Los “magos” –en ningún momento se dice que sean reyes, ni que sean tres- son una imagen de todos los pueblos. En ellos se simboliza la manifestación (ese es el significado de la palabra “epifanía”) de Jesús a toda la humanidad. En cierto modo, podría decirse que, para Mateo, así como Jesús nació para el pueblo judío el día de Navidad, hoy “nace” para la humanidad entera (no es extraño que los cristianos ortodoxos celebren hoy la fiesta de Navidad).

Nos hallamos, pues, ante un texto eminentemente teológico, dentro del más típico gusto mateano. Por su propio carácter, esto texto no pretende “probar” nada de lo que en él se dice: ni que existieran esos magos, ni que hubiera aparecido una estrella, ni que Jesús hubiera nacido en Belén en lugar de Nazaret, ni que hubiera habido un pesebre “con el buey y la mula”, ni que Herodes –aunque sanguinario- hubiera decretado la “matanza de los inocentes” para eliminar al “hijo de David” (es impensable que, de haber sucedido, no quedara constancia en algún documento de la época)… Todo eso no es sino material simbólico, al servicio de la finalidad teológica del relato evangélico.

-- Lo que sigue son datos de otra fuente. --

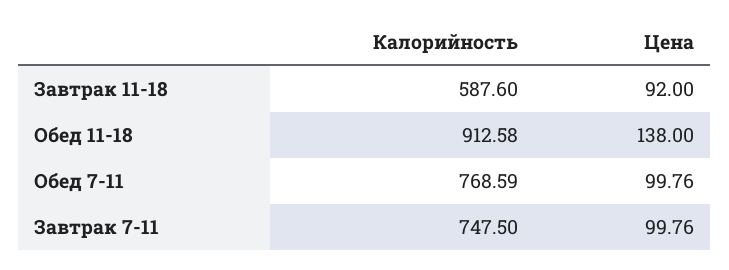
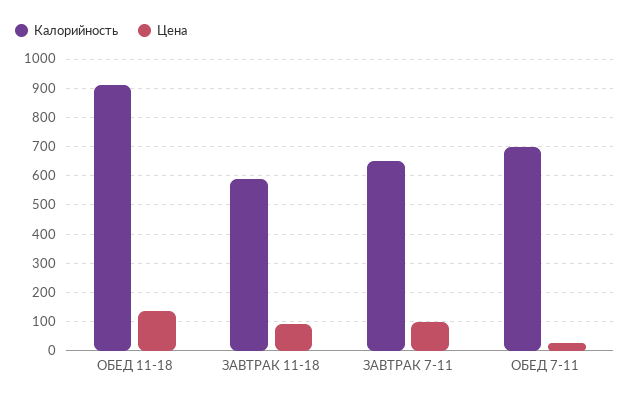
Калорийность, Обед 7-11: 768.59 -> 700
Цена, Обед 7-11: 99.76 -> 25
Калорийность, Завтрак 7-11: 747.5 -> 650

¿Cuál es esa finalidad? Presentar a Jesús como el Mesías, hijo de David, cuyo nacimiento marca un hito decisivo en la historia. Jesús será el “nuevo Moisés” que, trascendiendo incluso los límites del pueblo judío, será reconocido, “adorado”, por todas las naciones.

En un nivel de consciencia mítico y desde el modelo mental (dual) de conocer, se comprende que se haya visto a Jesús como un personaje celeste (mítico) de quien se hacía depender literalmente la salvación de la humanidad entera.

Sin embargo, desde un nuevo nivel de consciencia y desde el modelo no-dual, aquellas lecturas no pueden sino sonar a “leyendas” piadosas que hoy no podemos asumir. Entenderlas literalmente equivale a obligar a un adulto a que crea al pie de la letra los cuentos infantiles.

Podemos quedarnos con la sabiduría que tales lecturas nos proporcionan sin necesidad de asumirlas literalmente. No se trata de ningún “salvador celeste”, sino de alguien en quien muchas personas reconocemos lo que somos todos; de alguien en quien el Fondo único y común de lo que es, se ha manifestado de un modo privilegiado.